Para o também presidente da Caritas Internacional, de 61 anos, este facto não retira o peso dessas feridas terem sido "infligidas por nós, bispos, às vítimas".

"A nossa falta de resposta ao sofrimento das vítimas, até ao ponto de rejeitá-las e encobrir o escândalo para proteger os perpetradores e a instituição, prejudicou o nosso povo, deixando uma profunda ferida no nosso relacionamento com aqueles a quem somos enviados", admitiu Luis Antonio Tagle, que se referiu ao escândalo dos abusos como "o fedor da imundície infligida a crianças e pessoas vulneráveis", que os bispos "deveriam" ter protegido.

Do Chile, por exemplo, um dos países onde os abusos sexuais puseram em causa toda a estrutura eclesial, o porta-voz da Conferência Episcopal chilena, Jaime Corro, reconheceu, em entrevista ao jornal Sete Margens , que a Igreja Católica neste país sul-americano "sofreu uma perda de confiança, por parte dos cidadãos, nunca antes vista".

"As expressões de fé não se debilitaram e a participação nas missas e sacramentos não se reduziram de modo significativo.
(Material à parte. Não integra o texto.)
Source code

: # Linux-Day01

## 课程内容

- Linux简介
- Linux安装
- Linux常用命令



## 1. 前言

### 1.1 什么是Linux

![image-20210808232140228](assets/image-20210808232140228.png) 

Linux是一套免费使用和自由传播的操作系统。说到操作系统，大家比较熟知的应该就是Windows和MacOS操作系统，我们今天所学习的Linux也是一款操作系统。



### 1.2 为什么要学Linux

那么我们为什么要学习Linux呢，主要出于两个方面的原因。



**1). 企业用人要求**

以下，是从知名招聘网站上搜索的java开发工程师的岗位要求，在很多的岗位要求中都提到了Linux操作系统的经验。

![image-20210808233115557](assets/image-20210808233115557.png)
Mas apercebemo-nos de uma maior distância dos leigos em relação às figuras de autoridade, porque a origem do abuso sexual é o exercício abusivo da autoridade e a manipulação de consciência", afirmou o também secretário-geral adjunto do organismo que congrega os bispos chilenos.
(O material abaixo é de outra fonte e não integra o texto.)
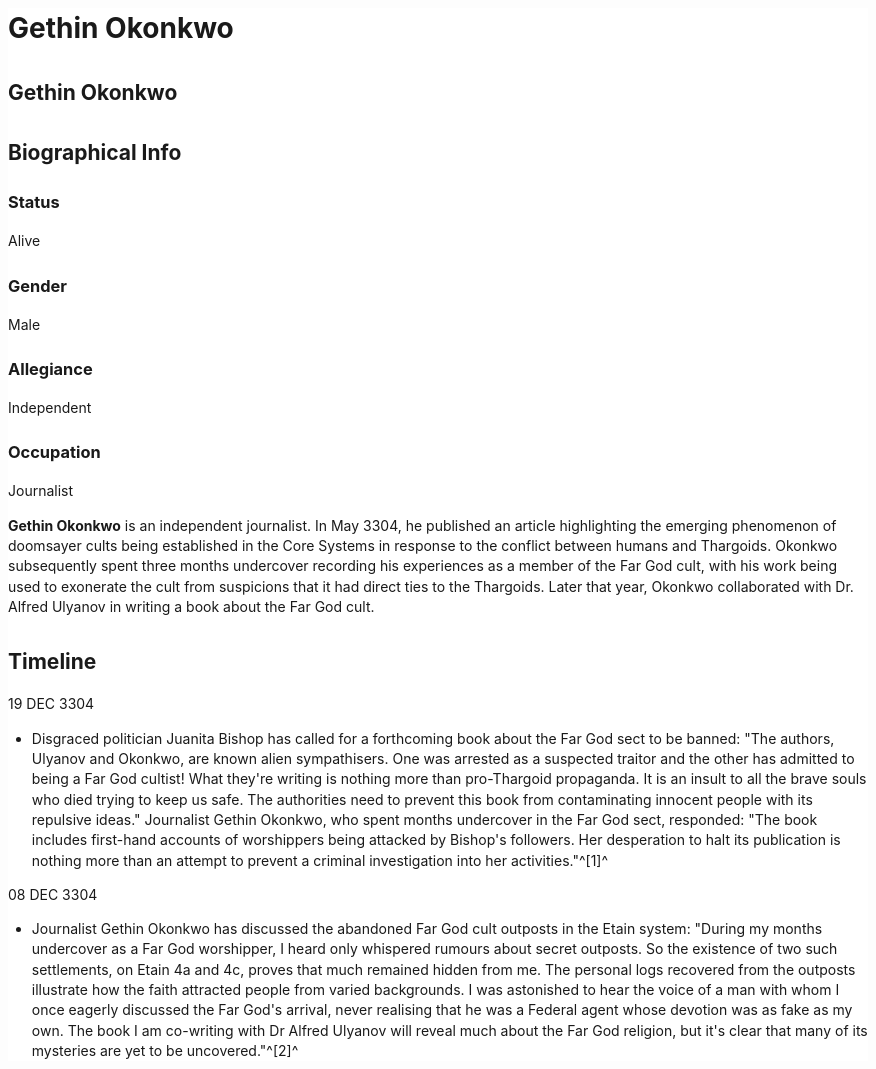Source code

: # Gethin Okonkwo
## Gethin Okonkwo

		

## Biographical Info

### Status

Alive

### Gender

Male

### Allegiance

Independent

### Occupation

Journalist

**Gethin Okonkwo** is an independent journalist. In May 3304, he published an article highlighting the emerging phenomenon of doomsayer cults being established in the Core Systems in response to the conflict between humans and Thargoids. Okonkwo subsequently spent three months undercover recording his experiences as a member of the Far God cult, with his work being used to exonerate the cult from suspicions that it had direct ties to the Thargoids. Later that year, Okonkwo collaborated with Dr. Alfred Ulyanov in writing a book about the Far God cult.

## Timeline

19 DEC 3304

- Disgraced politician Juanita Bishop has called for a forthcoming book about the Far God sect to be banned: "The authors, Ulyanov and Okonkwo, are known alien sympathisers. One was arrested as a suspected traitor and the other has admitted to being a Far God cultist! What they're writing is nothing more than pro-Thargoid propaganda. It is an insult to all the brave souls who died trying to keep us safe. The authorities need to prevent this book from contaminating innocent people with its repulsive ideas." Journalist Gethin Okonkwo, who spent months undercover in the Far God sect, responded: "The book includes first-hand accounts of worshippers being attacked by Bishop's followers. Her desperation to halt its publication is nothing more than an attempt to prevent a criminal investigation into her activities."^[1]^

08 DEC 3304

- Journalist Gethin Okonkwo has discussed the abandoned Far God cult outposts in the Etain system: "During my months undercover as a Far God worshipper, I heard only whispered rumours about secret outposts. So the existence of two such settlements, on Etain 4a and 4c, proves that much remained hidden from me. The personal logs recovered from the outposts illustrate how the faith attracted people from varied backgrounds. I was astonished to hear the voice of a man with whom I once eagerly discussed the Far God's arrival, never realising that he was a Federal agent whose devotion was as fake as my own. The book I am co-writing with Dr Alfred Ulyanov will reveal much about the Far God religion, but it's clear that many of its mysteries are yet to be uncovered."^[2]^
Por isto, no Vaticano, o cardeal filipino questionou-se sobre como podem agora os crentes confiar numa proposta de "cura", que os bispos venham a propor, no final deste encontro, sublinhando que não podem continuar as falhas e as hesitações.
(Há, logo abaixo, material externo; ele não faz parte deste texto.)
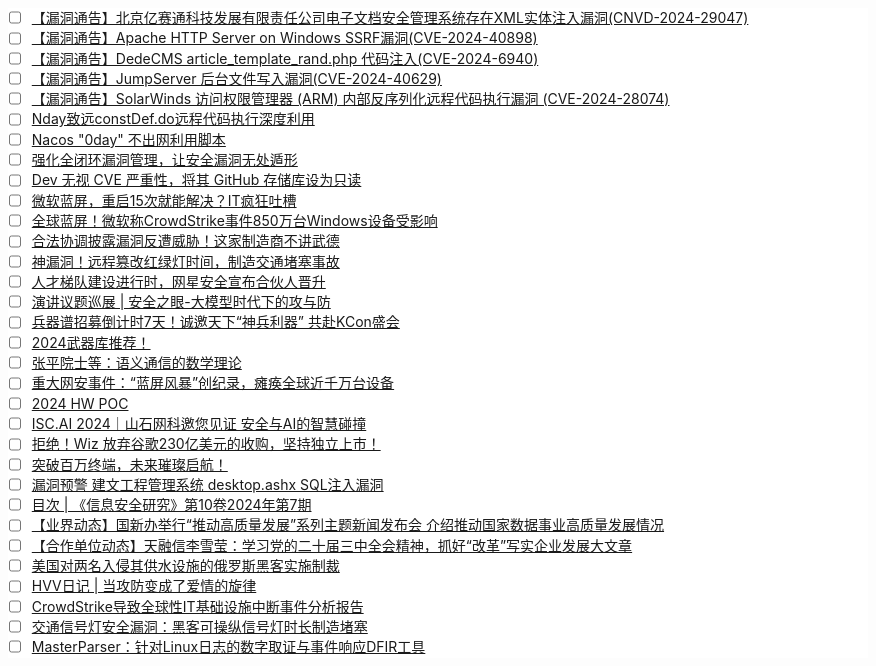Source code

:   - [ ] [【漏洞通告】北京亿赛通科技发展有限责任公司电子文档安全管理系统存在XML实体注入漏洞(CNVD-2024-29047)](https://mp.weixin.qq.com/s?__biz=Mzg2NjczMzc1NA==&mid=2247486168&idx=2&sn=0a7a425774f9c5c2b717d801dd0bd978)
  - [ ] [【漏洞通告】Apache HTTP Server on Windows SSRF漏洞(CVE-2024-40898)](https://mp.weixin.qq.com/s?__biz=Mzg2NjczMzc1NA==&mid=2247486168&idx=3&sn=17c6b5013baba1bea8457c26c5457bb1)
  - [ ] [【漏洞通告】DedeCMS article_template_rand.php 代码注入(CVE-2024-6940)](https://mp.weixin.qq.com/s?__biz=Mzg2NjczMzc1NA==&mid=2247486168&idx=4&sn=1d3d8f631ebd730ca884218d0f60ad06)
  - [ ] [【漏洞通告】JumpServer 后台文件写入漏洞(CVE-2024-40629)](https://mp.weixin.qq.com/s?__biz=Mzg2NjczMzc1NA==&mid=2247486168&idx=5&sn=28713bd3fb692e0445f967cae901a052)
  - [ ] [【漏洞通告】SolarWinds 访问权限管理器 (ARM) 内部反序列化远程代码执行漏洞 (CVE-2024-28074)](https://mp.weixin.qq.com/s?__biz=Mzg2NjczMzc1NA==&mid=2247486168&idx=6&sn=514e7d3030f83a2945a2ab9a2e1da14f)
  - [ ] [Nday致远constDef.do远程代码执行深度利用](https://mp.weixin.qq.com/s?__biz=MzkyNzYxMDQ2MQ==&mid=2247484752&idx=1&sn=0e736b1d465a1d1730f1e7b7e044cde9)
  - [ ] [Nacos \"0day\" 不出网利用脚本](https://mp.weixin.qq.com/s?__biz=MzkyNzYxMDQ2MQ==&mid=2247484752&idx=2&sn=e1ea4e9b8a57a2e26c550c9ef4132ee5)
  - [ ] [强化全闭环漏洞管理，让安全漏洞无处遁形](https://mp.weixin.qq.com/s?__biz=MzkyMzAwMDEyNg==&mid=2247545034&idx=1&sn=60e3d206f3115fa4b718aa5c60babd59)
  - [ ] [Dev 无视 CVE 严重性，将其 GitHub 存储库设为只读](https://mp.weixin.qq.com/s?__biz=MzkyMzAwMDEyNg==&mid=2247545034&idx=2&sn=b2a0866e2a37dab0a5e32a94864d07c5)
  - [ ] [微软蓝屏，重启15次就能解决？IT疯狂吐槽](https://mp.weixin.qq.com/s?__biz=MzkyMzAwMDEyNg==&mid=2247545034&idx=3&sn=272163f6ce1d4556673f6438a35d1557)
  - [ ] [全球蓝屏！微软称CrowdStrike事件850万台Windows设备受影响](https://mp.weixin.qq.com/s?__biz=MzUzNDYxOTA1NA==&mid=2247545998&idx=1&sn=79742f30248196f399bff101811704a1)
  - [ ] [合法协调披露漏洞反遭威胁！这家制造商不讲武德](https://mp.weixin.qq.com/s?__biz=MzUzNDYxOTA1NA==&mid=2247545998&idx=2&sn=b73a758fa188e028e1535e31884f3513)
  - [ ] [神漏洞！远程篡改红绿灯时间，制造交通堵塞事故](https://mp.weixin.qq.com/s?__biz=MzUzNDYxOTA1NA==&mid=2247545998&idx=3&sn=6d60eb2c8944197e7bbccbb9faeb5485)
  - [ ] [人才梯队建设进行时，网星安全宣布合伙人晋升](https://mp.weixin.qq.com/s?__biz=MzkxNTEzMTA0Mw==&mid=2247495475&idx=1&sn=d642c593a01332249552c4e89bef1fe9)
  - [ ] [演讲议题巡展 | 安全之眼-大模型时代下的攻与防](https://mp.weixin.qq.com/s?__biz=MzIzOTAwNzc1OQ==&mid=2651137603&idx=1&sn=f8d52ead0e0d387c599347bd3a4a7e92)
  - [ ] [兵器谱招募倒计时7天！诚邀天下“神兵利器” 共赴KCon盛会](https://mp.weixin.qq.com/s?__biz=MzIzOTAwNzc1OQ==&mid=2651137603&idx=2&sn=a7d2d48737ce6cacf06a21974a051430)
  - [ ] [2024武器库推荐！](https://mp.weixin.qq.com/s?__biz=MzU2NjgzMDM3Mg==&mid=2247492297&idx=1&sn=99f0372406cff16191722a638b8ba967)
  - [ ] [张平院士等：语义通信的数学理论](https://mp.weixin.qq.com/s?__biz=Mzg4MDU0NTQ4Mw==&mid=2247521403&idx=1&sn=be41c76c2c1aba1f1e02e4afa988d7ae)
  - [ ] [重大网安事件：“蓝屏风暴”创纪录，瘫痪全球近千万台设备](https://mp.weixin.qq.com/s?__biz=Mzg4MDU0NTQ4Mw==&mid=2247521403&idx=2&sn=1908fbf2be3d7cbab4f5f0b0f14a20ea)
  - [ ] [2024 HW POC](https://mp.weixin.qq.com/s?__biz=MzkwNzY4MzE3OQ==&mid=2247484105&idx=1&sn=a5fadd96d221efec13c08380c24b6e9a)
  - [ ] [ISC.AI 2024｜山石网科邀您见证 安全与AI的智慧碰撞](https://mp.weixin.qq.com/s?__biz=MzAxMDE4MTAzMQ==&mid=2661291617&idx=1&sn=f57640f3a0a48fa95143a5e08635b81b)
  - [ ] [拒绝！Wiz 放弃谷歌230亿美元的收购，坚持独立上市！](https://mp.weixin.qq.com/s?__biz=MzkzNjE5NjQ4Mw==&mid=2247539557&idx=1&sn=576699104d32f54b3d9d57e2747e0e87)
  - [ ] [突破百万终端，未来璀璨启航！](https://mp.weixin.qq.com/s?__biz=MzkzNjE5NjQ4Mw==&mid=2247539557&idx=2&sn=12ce55274804ba9aaaac9b4cb8bd9332)
  - [ ] [漏洞预警 建文工程管理系统 desktop.ashx SQL注入漏洞](https://mp.weixin.qq.com/s?__biz=MzkyMTMwNjU1Mg==&mid=2247491482&idx=1&sn=1aa86c1e422ffa35bc44debbfb8d39f8)
  - [ ] [目次 | 《信息安全研究》第10卷2024年第7期](https://mp.weixin.qq.com/s?__biz=MzA3NzgzNDM0OQ==&mid=2664988366&idx=1&sn=c4e8f854771c621b6154d3463f55ea3d)
  - [ ] [【业界动态】国新办举行“推动高质量发展”系列主题新闻发布会 介绍推动国家数据事业高质量发展情况](https://mp.weixin.qq.com/s?__biz=MzA3NzgzNDM0OQ==&mid=2664988366&idx=2&sn=e950f1fcfcdf6105866149d1d3fb6ec0)
  - [ ] [【合作单位动态】天融信李雪莹：学习党的二十届三中全会精神，抓好“改革”写实企业发展大文章](https://mp.weixin.qq.com/s?__biz=MzA3NzgzNDM0OQ==&mid=2664988366&idx=3&sn=89acd5a1cc3a6af8e6bc653960ed4414)
  - [ ] [美国对两名入侵其供水设施的俄罗斯黑客实施制裁](https://mp.weixin.qq.com/s?__biz=Mzk0MDYwMjE3OQ==&mid=2247485508&idx=1&sn=4b48252bc442085f133f4cad78e218b6)
  - [ ] [HVV日记 | 当攻防变成了爱情的旋律](https://mp.weixin.qq.com/s?__biz=Mzg5MzMzNTUzMA==&mid=2247485188&idx=1&sn=90a4a2e4960224d74bd24ef49f551bc2)
  - [ ] [CrowdStrike导致全球性IT基础设施中断事件分析报告](https://mp.weixin.qq.com/s?__biz=MzkwMTQyODI4Ng==&mid=2247493085&idx=1&sn=46fc5bd0a2cd4659d1fdadf4153111aa)
  - [ ] [交通信号灯安全漏洞：黑客可操纵信号灯时长制造堵塞](https://mp.weixin.qq.com/s?__biz=MzkwMTQyODI4Ng==&mid=2247493085&idx=2&sn=581847208f5c89e7f3dae30ac0a4de0a)
  - [ ] [MasterParser：针对Linux日志的数字取证与事件响应DFIR工具](https://mp.weixin.qq.com/s?__biz=MzkwMTQyODI4Ng==&mid=2247493085&idx=3&sn=5ca4a8e932f0fbe172409887628c976b)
No discurso, Tagle notou que a Igreja precisa "deixar de lado qualquer hesitação" para se aproximar "das feridas do nosso povo", sem ter "medo" de também ela ficar ferida. "Sim, muitas das feridas que sofreremos fazem parte da restauração da memória a que nos devemos submeter", notou.

Para este cardeal, "assim que a justiça esteja servida" como pode a Igreja "ajudar as vítimas a curarem-se dos efeitos dos abusos". "A justiça é necessária, mas por si só não cura o coração humano partido. Se queremos servir as vítimas e todos os que estão feridos pela crise, precisamos levar a sério a sua ferida de ressentimento e dor e a necessidade de cura", ensaiou na resposta.

Luis Antonio Tagle recusou que esteja também a sugerir a desculpabilização dos abusos. "Antes mesmo de levantar a questão de pedir às vítimas que perdoem como parte da sua cura, devemos esclarecer que não estamos a sugerir que elas deveriam simplesmente deixar tudo para trás, desculpar o abuso, apenas seguir em frente. Não, longe disso."

Para o arcebispo de Manila, que defendeu "que o perdão é um caminho poderoso e até cientificamente apoiado para eliminar a dor, o ressentimento e [para] o coração humano". E completou: "Nós, como Igreja, devemos continuar a caminhar com aqueles profundamente feridos pelo abuso, construindo a confiança, fornecendo amor incondicional, e repetidamente pedindo perdão no pleno reconhecimento de que não merecemos esse perdão na ordem da justiça, mas só podemos recebê-lo quando é concedido como dom e graça no processo de cura", apontou.

O Papa Francisco chamou a Roma quase 200 responsáveis católicos para debater a proteção de menores na Igreja, pedindo já respostas concretas.